- Joan Bryden reports on the Cons' latest abuses of majority government power, this time in allocating and shuffling around the few opposition days already available in Parliament for their own purposes. But it's worth noting the difference between the responses of the affected parties.
On the one hand, Marc Garneau's answer falls into the familiar trap of hoping that the public will rally around the Libs' sense of grievance at being mistreated by the Cons:
Liberals say government House leader Peter Van Loan told his Liberal counterpart, Marc Garneau, that the less-than-optimal timing was deliberate, payback for the Liberals using their last opposition day to hammer the government over the impact of budget cuts on food safety.
What apparently sparked Van Loan's ire was that Liberals had compared the cuts to those made by the former Conservative government of Mike Harris in Ontario, which they linked to the deadly E. coli outbreak in Walkerton. Liberals helpfully pointed out that a number of senior ministers in the Harper government were also members of the Harris cabinet, including Finance Minister Jim Flaherty.
"That 'went too far' and so wings had to be clipped," interim Liberal Leader Bob Rae wrote Friday in a blog post, recounting Van Loan's explanation for the timing of the Liberals' next opposition day.On the other, Nathan Cullen's response paints the Cons themselves as missing the point by engaging in such petty efforts to derail debate:
Rae cited the incident as one of many examples that Canadians are "now living in a democracy with dictatorial tendencies."
"Did they give us a short day as a punishment? Whatever. You now, they're in the bubble," shrugged NDP House leader Nathan Cullen.
"They can punish away. OK. What were we trying to do? We were trying to be accountable to Canadians. So, who had a good week, who had a bad week is always the question at the end of these kinds of things."
In Cullen's opinion, "punishing us doesn't make them look strong; it makes them look weak," as though the government is afraid of open debate on its own policies.- Leah DeVellis and Kelly McParland are both rightly appalled by Vic Toews' latest effort to vilify prison inmates - this time by attacking the already-meager income inmates are entitled to earn while incarcerated.
- Ezra Klein neatly juxtaposes how U.S. tax policy designed to disproportionately benefit the wealthy has only added to already-worrisome growth in equality.
- Meanwhile, if we're looking for examples as to how a failure to take health into account as an important social goal leads to results which everybody can agree to be disastrous, the return of whooping cough as a result of short-sighted budget cuts and anti-science hysteria surely fits the bill.
- Finally, I'm not quite sure how Thomas Friedman missed the pattern of anything and everything being up for sale for advertising purposes - and he still seems to miss the point that there's plenty of appetite to pay taxes to support the services people need. But having clued in, he serves up some well-justified concerns:
“Over the last three decades,” he states, “we have drifted from having a market economy to becoming a market society. A market economy is a tool — a valuable and effective tool — for organizing productive activity. But a ‘market society’ is a place where everything is up for sale. It is a way of life where market values govern every sphere of life.”

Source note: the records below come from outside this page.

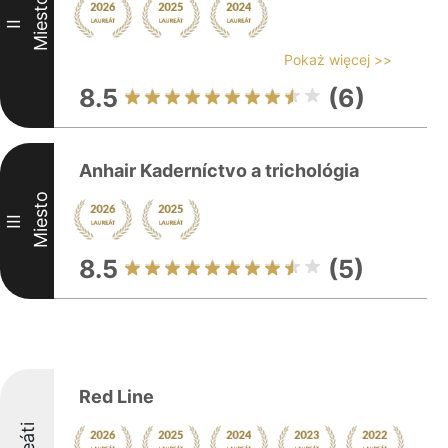
Miesto
II
Pokaż więcej >>
8.5
(6)
Anhair Kaderníctvo a trichológia
Miesto
III
8.5
(5)
Red Line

Why worry about this trend? Because, Sandel argues, market values are crowding out civic practices. When public schools are plastered with commercial advertising, they teach students to be consumers rather than citizens. When we outsource war to private military contractors, and when we have separate, shorter lines for airport security for those who can afford them, the result is that the affluent and those of modest means live increasingly separate lives, and the class-mixing institutions and public spaces that forge a sense of common experience and shared citizenship get eroded....Throughout our society, we are losing the places and institutions that used to bring people together from different walks of life. Sandel calls this the “skyboxification of American life,” and it is troubling. Unless the rich and poor encounter one another in everyday life, it is hard to think of ourselves as engaged in a common project. At a time when to fix our society we need to do big, hard things together, the marketization of public life becomes one more thing pulling us apart. “The great missing debate in contemporary politics,” Sandel writes, “is about the role and reach of markets.” We should be asking where markets serve the public good, and where they don’t belong, he argues. And we should be asking how to rebuild class-mixing institutions.